--- Problem ---
What is needed here is an exact repetition of the records below, beginning at the line that has "the person standing at point (46, 179)" and stopping after the line that has "the person standing at point (452, 196)".

(Data excerpts)
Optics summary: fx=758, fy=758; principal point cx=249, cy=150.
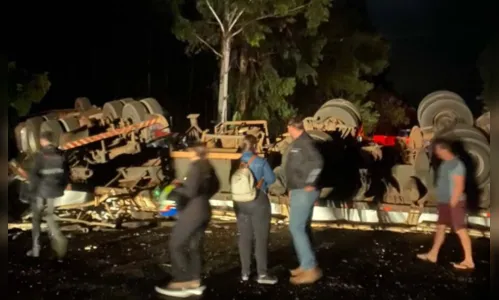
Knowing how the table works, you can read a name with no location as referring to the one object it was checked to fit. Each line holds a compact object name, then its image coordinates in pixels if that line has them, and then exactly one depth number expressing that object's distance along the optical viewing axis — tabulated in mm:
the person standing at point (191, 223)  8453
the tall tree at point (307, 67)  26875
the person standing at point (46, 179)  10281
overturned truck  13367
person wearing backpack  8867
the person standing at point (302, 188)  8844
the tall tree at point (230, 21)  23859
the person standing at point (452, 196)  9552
==
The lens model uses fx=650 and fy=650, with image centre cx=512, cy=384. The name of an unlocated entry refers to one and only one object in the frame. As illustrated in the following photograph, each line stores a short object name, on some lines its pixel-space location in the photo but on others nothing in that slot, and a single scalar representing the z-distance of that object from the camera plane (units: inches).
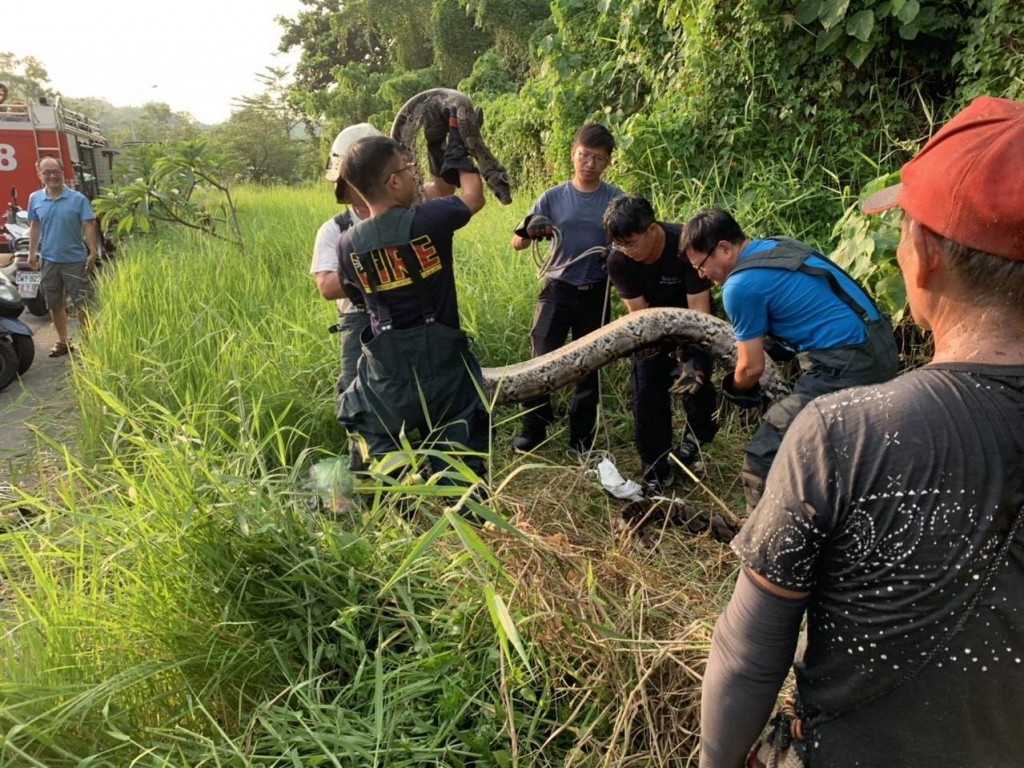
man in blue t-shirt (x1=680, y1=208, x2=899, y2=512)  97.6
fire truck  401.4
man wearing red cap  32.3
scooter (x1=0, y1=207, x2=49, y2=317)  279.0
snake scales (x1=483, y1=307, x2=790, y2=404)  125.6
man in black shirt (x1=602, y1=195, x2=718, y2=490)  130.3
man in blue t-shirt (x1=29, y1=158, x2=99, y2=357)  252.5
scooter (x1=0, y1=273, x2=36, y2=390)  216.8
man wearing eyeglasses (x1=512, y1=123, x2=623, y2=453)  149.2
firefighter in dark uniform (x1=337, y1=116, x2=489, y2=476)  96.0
...
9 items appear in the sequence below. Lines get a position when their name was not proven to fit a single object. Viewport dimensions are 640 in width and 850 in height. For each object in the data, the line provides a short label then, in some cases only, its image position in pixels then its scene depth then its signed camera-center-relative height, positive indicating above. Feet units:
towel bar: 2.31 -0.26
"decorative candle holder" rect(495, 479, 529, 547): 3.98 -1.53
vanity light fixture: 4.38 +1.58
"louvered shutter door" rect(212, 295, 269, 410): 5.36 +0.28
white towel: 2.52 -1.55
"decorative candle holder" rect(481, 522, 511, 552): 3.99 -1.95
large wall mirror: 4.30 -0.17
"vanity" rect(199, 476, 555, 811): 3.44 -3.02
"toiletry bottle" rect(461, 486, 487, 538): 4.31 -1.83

--- Written reply ---
the person standing at point (46, 179)  10281
overturned truck  13367
person wearing backpack  8867
the person standing at point (302, 188)  8844
the tall tree at point (230, 21)  23859
the person standing at point (452, 196)  9552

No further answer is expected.